Supplied material =>
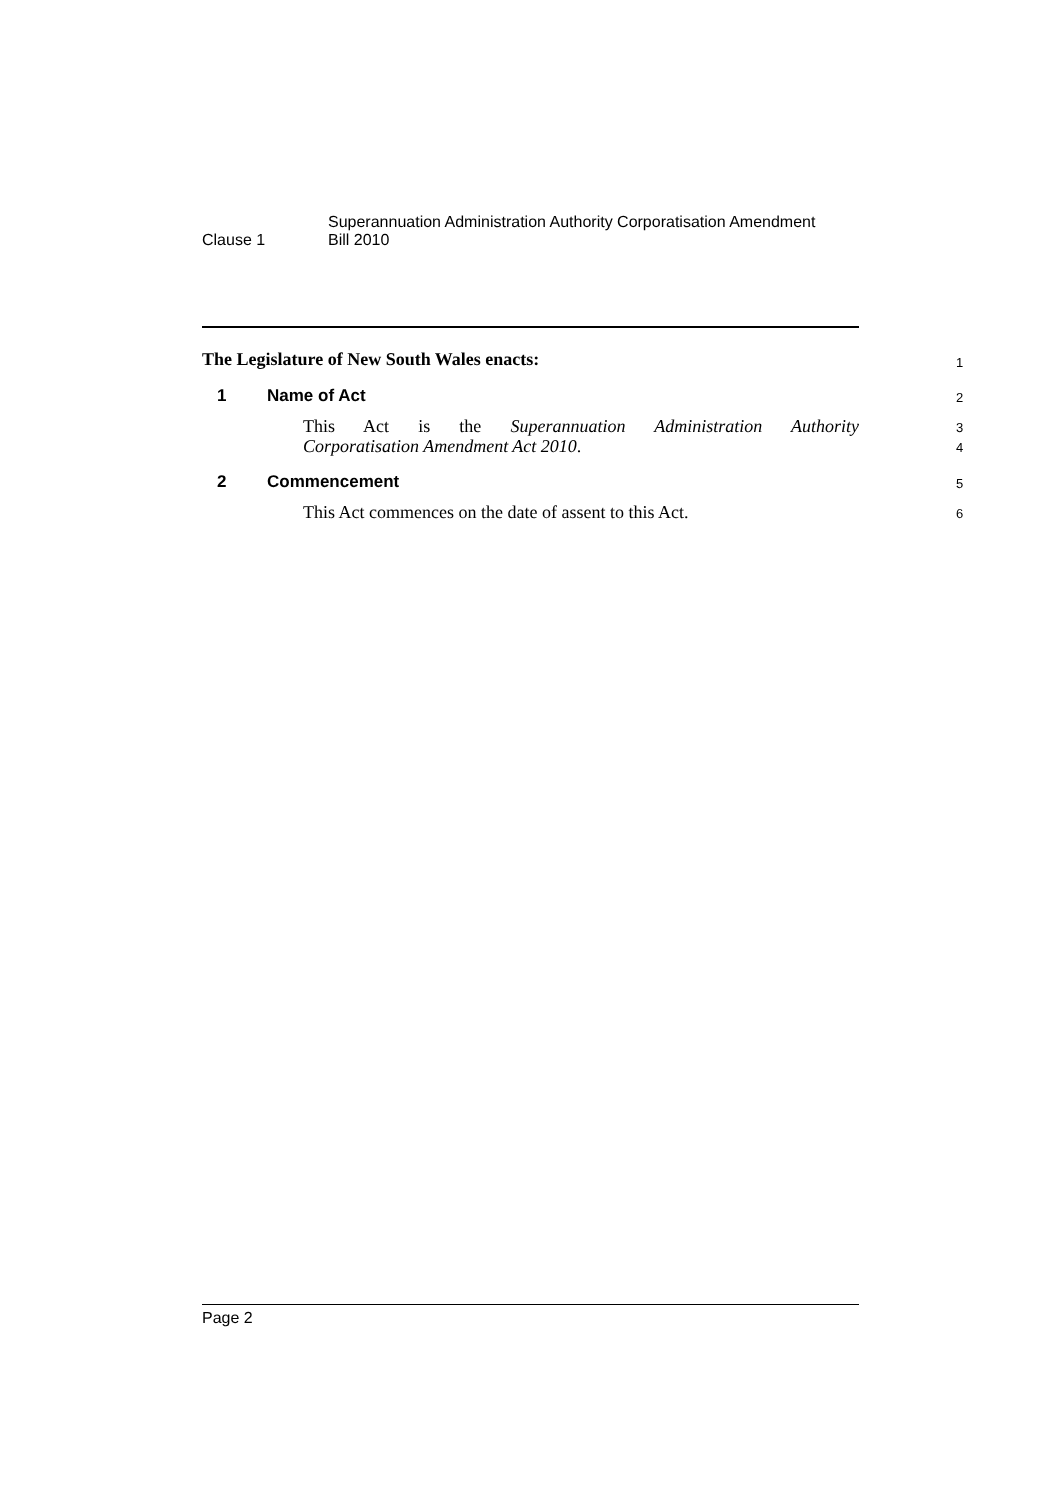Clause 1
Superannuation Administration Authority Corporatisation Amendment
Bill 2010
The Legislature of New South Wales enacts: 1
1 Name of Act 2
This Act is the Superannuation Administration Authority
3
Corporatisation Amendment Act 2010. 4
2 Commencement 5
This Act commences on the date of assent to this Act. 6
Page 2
---
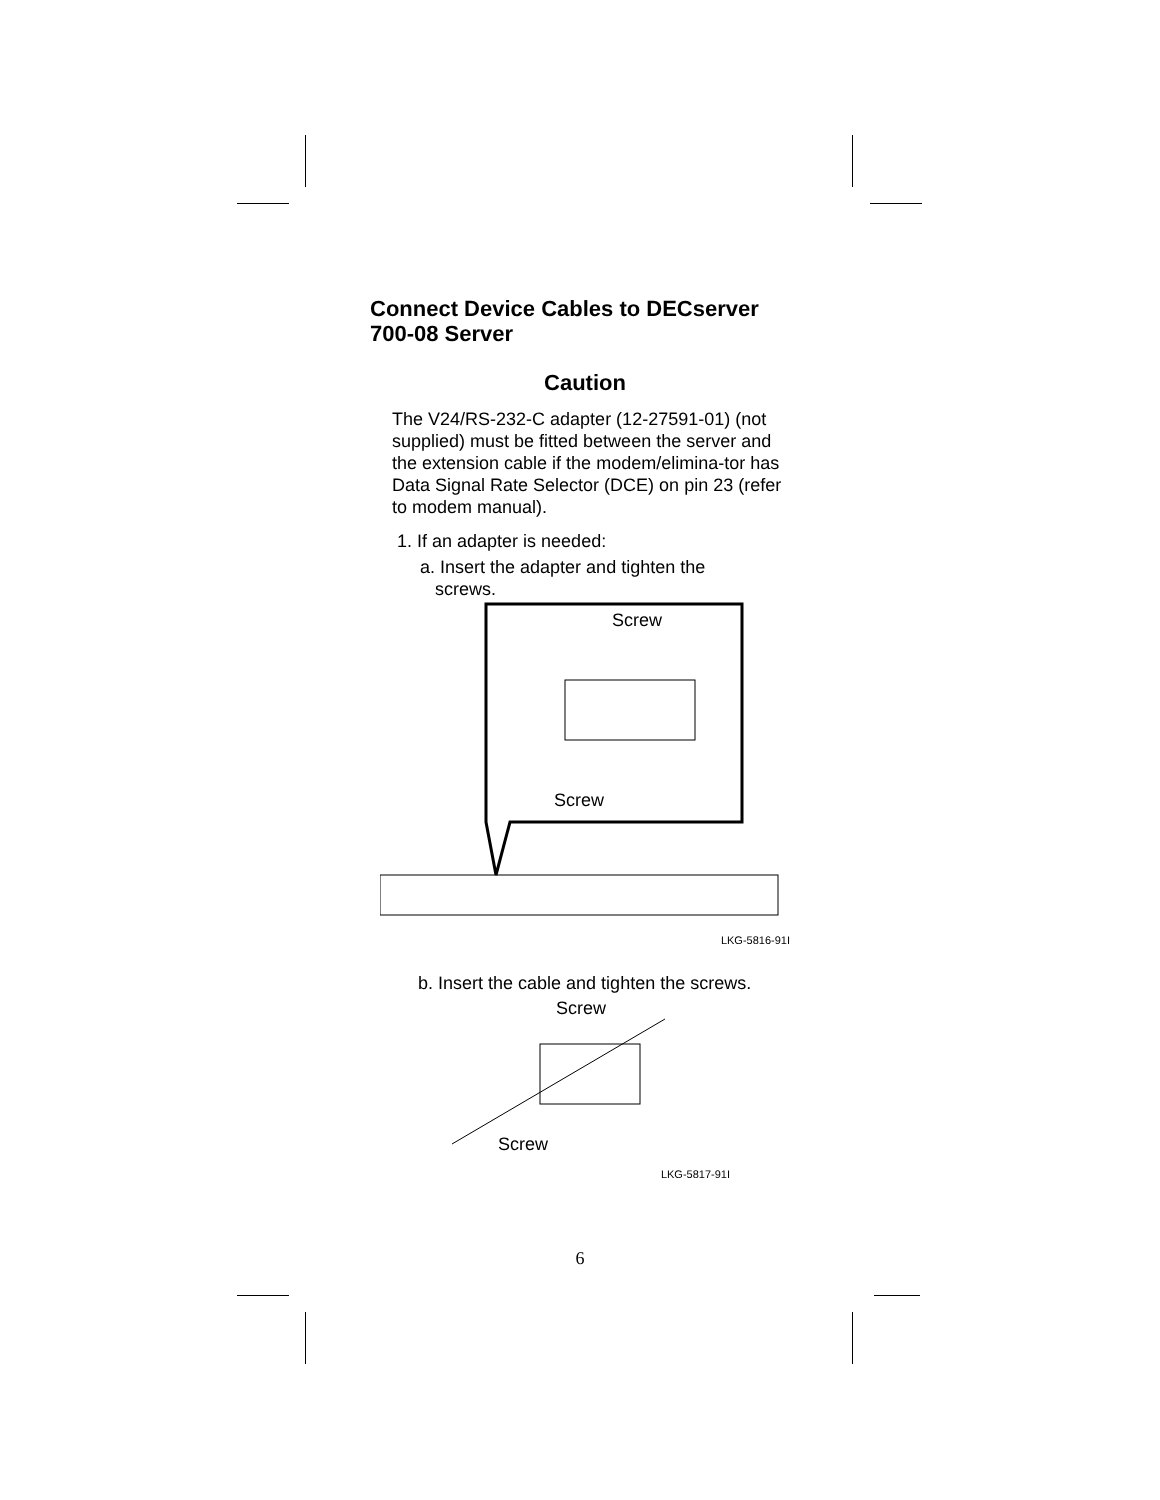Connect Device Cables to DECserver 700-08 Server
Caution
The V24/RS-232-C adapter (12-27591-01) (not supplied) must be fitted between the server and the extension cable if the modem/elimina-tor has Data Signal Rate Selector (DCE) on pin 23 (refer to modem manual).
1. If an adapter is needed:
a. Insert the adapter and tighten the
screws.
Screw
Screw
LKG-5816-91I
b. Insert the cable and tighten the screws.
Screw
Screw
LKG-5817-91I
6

Work order => Find each line in the data above with the word "This", then copy it.

Result =>
This Act is the Superannuation Administration Authority
This Act commences on the date of assent to this Act. 6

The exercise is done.